TASK TO COMPLETE:
Reproduce the stretch of records from their start through the line containing "Reading left to", with both ends included. Leave the pictures out of your answer.
** Opening SOURCE MATERIAL block **
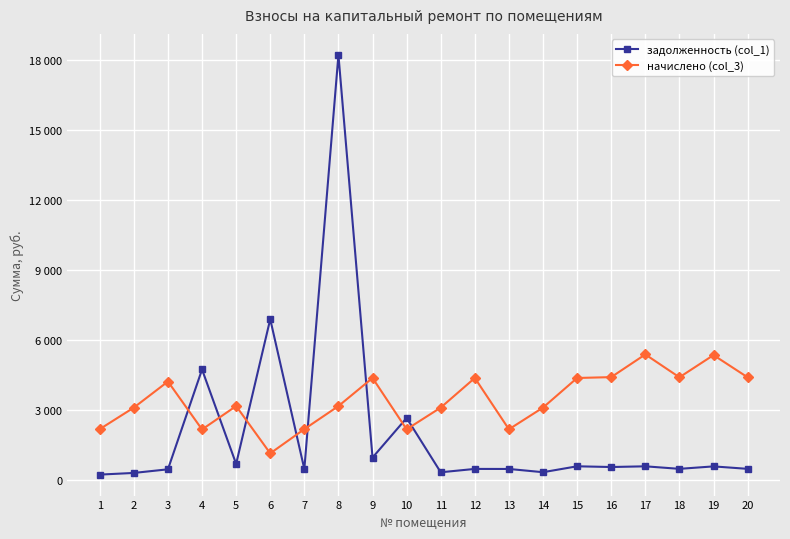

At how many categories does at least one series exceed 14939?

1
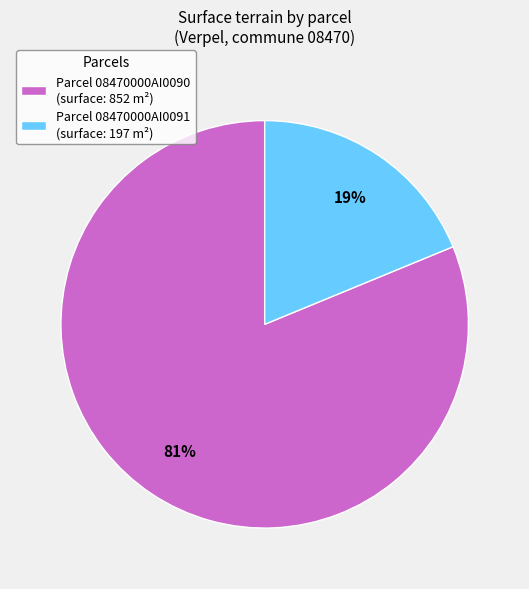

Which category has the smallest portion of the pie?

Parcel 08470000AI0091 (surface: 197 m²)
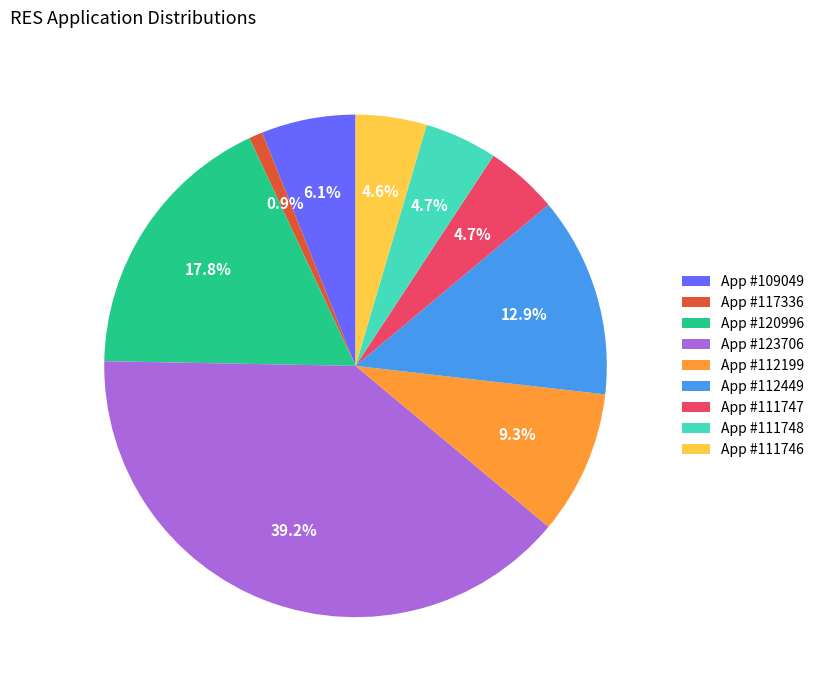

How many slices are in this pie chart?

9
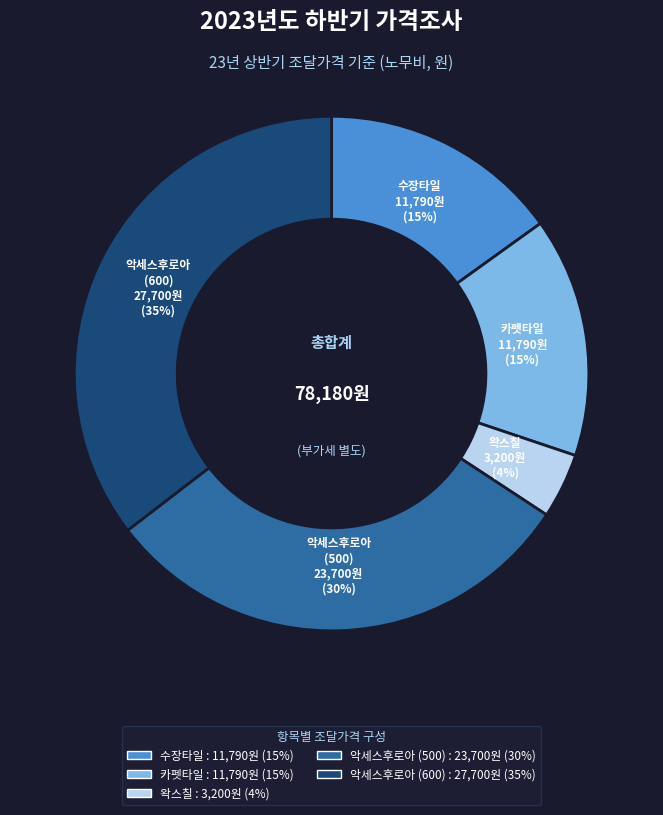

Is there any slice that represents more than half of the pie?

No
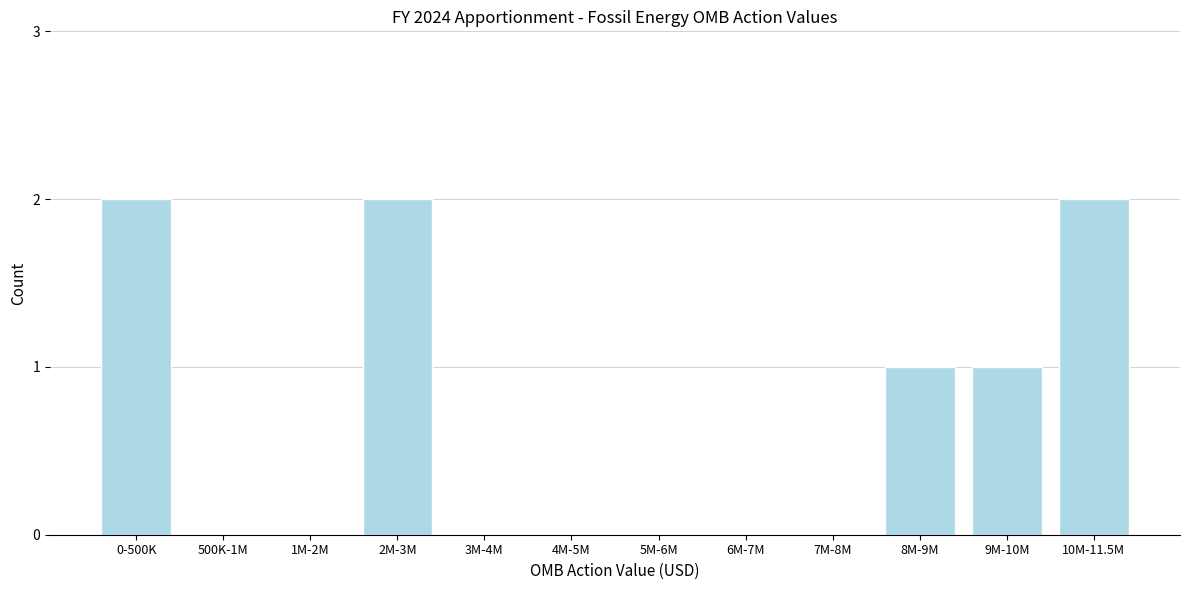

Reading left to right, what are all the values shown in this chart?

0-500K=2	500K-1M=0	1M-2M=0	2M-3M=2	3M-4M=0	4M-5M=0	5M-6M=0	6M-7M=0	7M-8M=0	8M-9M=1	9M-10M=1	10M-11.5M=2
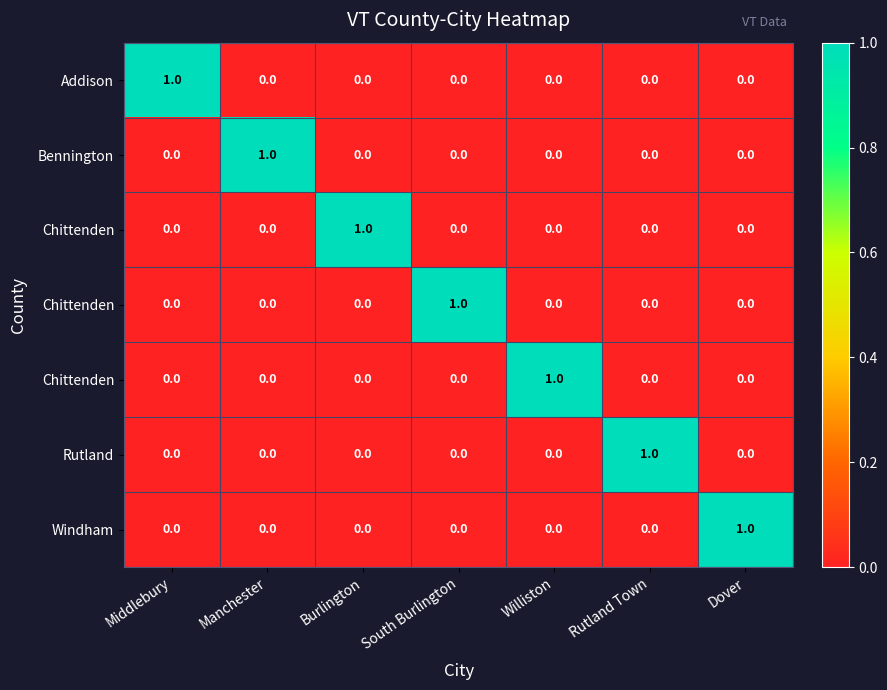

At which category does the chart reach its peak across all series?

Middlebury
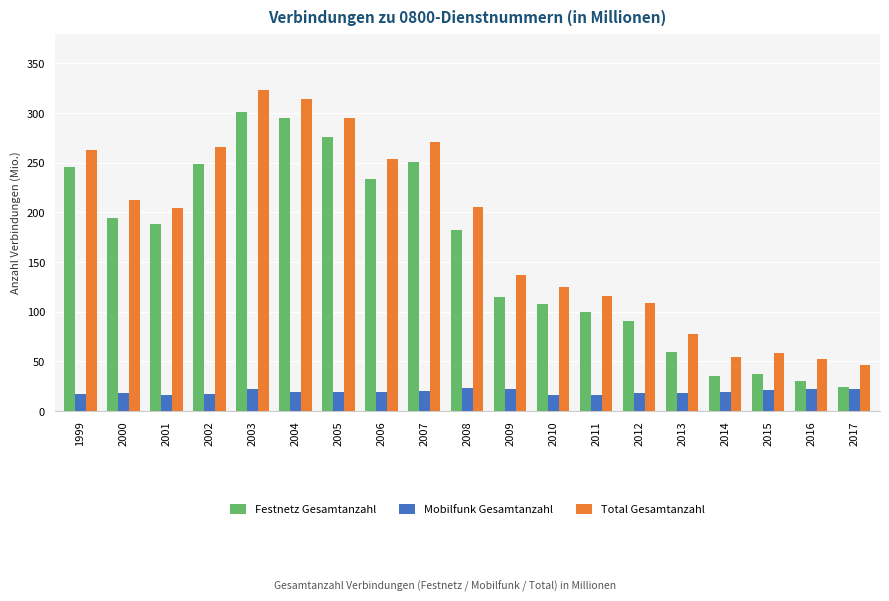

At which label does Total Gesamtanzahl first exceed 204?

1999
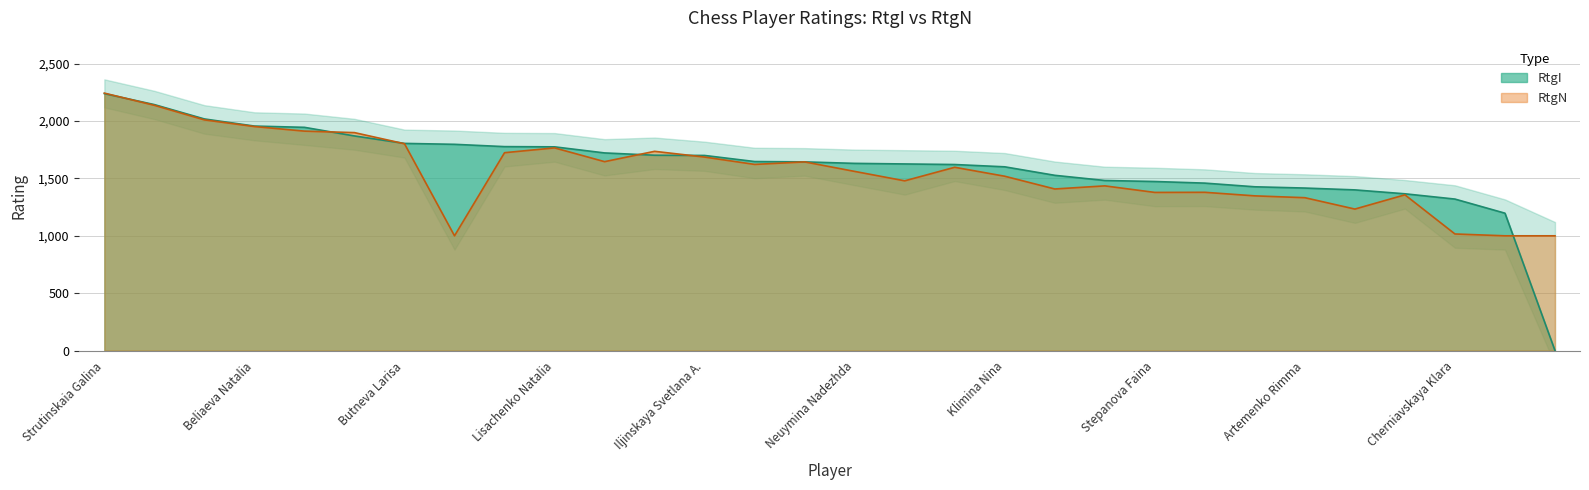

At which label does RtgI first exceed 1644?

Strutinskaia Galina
** Closing SOURCE MATERIAL block **
TASK OUTPUT:
At how many categories does at least one series exceed 14939?

1

Which category has the smallest portion of the pie?

Parcel 08470000AI0091 (surface: 197 m²)

How many slices are in this pie chart?

9

Is there any slice that represents more than half of the pie?

No

Reading left to right, what are all the values shown in this chart?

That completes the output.